### Records provided

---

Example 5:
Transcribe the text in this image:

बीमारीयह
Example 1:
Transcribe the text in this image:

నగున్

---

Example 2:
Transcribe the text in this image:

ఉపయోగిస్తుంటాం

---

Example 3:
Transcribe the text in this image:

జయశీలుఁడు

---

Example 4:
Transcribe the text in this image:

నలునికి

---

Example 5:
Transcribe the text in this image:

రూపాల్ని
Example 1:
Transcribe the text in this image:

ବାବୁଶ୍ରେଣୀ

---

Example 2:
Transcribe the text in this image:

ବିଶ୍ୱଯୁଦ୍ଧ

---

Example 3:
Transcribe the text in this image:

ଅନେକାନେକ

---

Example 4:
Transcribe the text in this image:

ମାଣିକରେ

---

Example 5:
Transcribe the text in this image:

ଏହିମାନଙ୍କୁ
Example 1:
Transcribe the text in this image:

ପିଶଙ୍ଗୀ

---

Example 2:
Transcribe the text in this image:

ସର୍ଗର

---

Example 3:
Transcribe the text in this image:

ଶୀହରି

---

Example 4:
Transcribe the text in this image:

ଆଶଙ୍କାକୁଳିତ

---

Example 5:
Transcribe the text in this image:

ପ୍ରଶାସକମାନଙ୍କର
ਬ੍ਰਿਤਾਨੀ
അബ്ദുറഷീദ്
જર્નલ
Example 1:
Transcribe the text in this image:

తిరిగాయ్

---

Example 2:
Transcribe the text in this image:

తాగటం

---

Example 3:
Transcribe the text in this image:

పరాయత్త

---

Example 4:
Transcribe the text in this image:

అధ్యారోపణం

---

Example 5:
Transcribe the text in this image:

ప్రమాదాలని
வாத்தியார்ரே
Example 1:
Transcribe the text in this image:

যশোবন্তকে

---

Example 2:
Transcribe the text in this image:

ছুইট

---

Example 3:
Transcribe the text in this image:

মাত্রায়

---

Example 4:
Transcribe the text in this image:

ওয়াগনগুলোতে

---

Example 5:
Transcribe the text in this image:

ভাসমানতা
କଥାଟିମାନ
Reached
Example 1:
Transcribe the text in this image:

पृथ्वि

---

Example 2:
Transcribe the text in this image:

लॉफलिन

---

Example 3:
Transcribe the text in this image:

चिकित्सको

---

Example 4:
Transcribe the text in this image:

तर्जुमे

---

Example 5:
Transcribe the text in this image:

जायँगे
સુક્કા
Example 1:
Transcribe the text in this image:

######

◆ **What you will do**
The entries above are to be restated word for word.

◆ **Completed task**
---

Example 5:
Transcribe the text in this image:

बीमारीयह
Example 1:
Transcribe the text in this image:

నగున్

---

Example 2:
Transcribe the text in this image:

ఉపయోగిస్తుంటాం

---

Example 3:
Transcribe the text in this image:

జయశీలుఁడు

---

Example 4:
Transcribe the text in this image:

నలునికి

---

Example 5:
Transcribe the text in this image:

రూపాల్ని
Example 1:
Transcribe the text in this image:

ବାବୁଶ୍ରେଣୀ

---

Example 2:
Transcribe the text in this image:

ବିଶ୍ୱଯୁଦ୍ଧ

---

Example 3:
Transcribe the text in this image:

ଅନେକାନେକ

---

Example 4:
Transcribe the text in this image:

ମାଣିକରେ

---

Example 5:
Transcribe the text in this image:

ଏହିମାନଙ୍କୁ
Example 1:
Transcribe the text in this image:

ପିଶଙ୍ଗୀ

---

Example 2:
Transcribe the text in this image:

ସର୍ଗର

---

Example 3:
Transcribe the text in this image:

ଶୀହରି

---

Example 4:
Transcribe the text in this image:

ଆଶଙ୍କାକୁଳିତ

---

Example 5:
Transcribe the text in this image:

ପ୍ରଶାସକମାନଙ୍କର
ਬ੍ਰਿਤਾਨੀ
അബ്ദുറഷീദ്
જર્નલ
Example 1:
Transcribe the text in this image:

తిరిగాయ్

---

Example 2:
Transcribe the text in this image:

తాగటం

---

Example 3:
Transcribe the text in this image:

పరాయత్త

---

Example 4:
Transcribe the text in this image:

అధ్యారోపణం

---

Example 5:
Transcribe the text in this image:

ప్రమాదాలని
வாத்தியார்ரே
Example 1:
Transcribe the text in this image:

যশোবন্তকে

---

Example 2:
Transcribe the text in this image:

ছুইট

---

Example 3:
Transcribe the text in this image:

মাত্রায়

---

Example 4:
Transcribe the text in this image:

ওয়াগনগুলোতে

---

Example 5:
Transcribe the text in this image:

ভাসমানতা
କଥାଟିମାନ
Reached
Example 1:
Transcribe the text in this image:

पृथ्वि

---

Example 2:
Transcribe the text in this image:

लॉफलिन

---

Example 3:
Transcribe the text in this image:

चिकित्सको

---

Example 4:
Transcribe the text in this image:

तर्जुमे

---

Example 5:
Transcribe the text in this image:

जायँगे
સુક્કા
Example 1:
Transcribe the text in this image:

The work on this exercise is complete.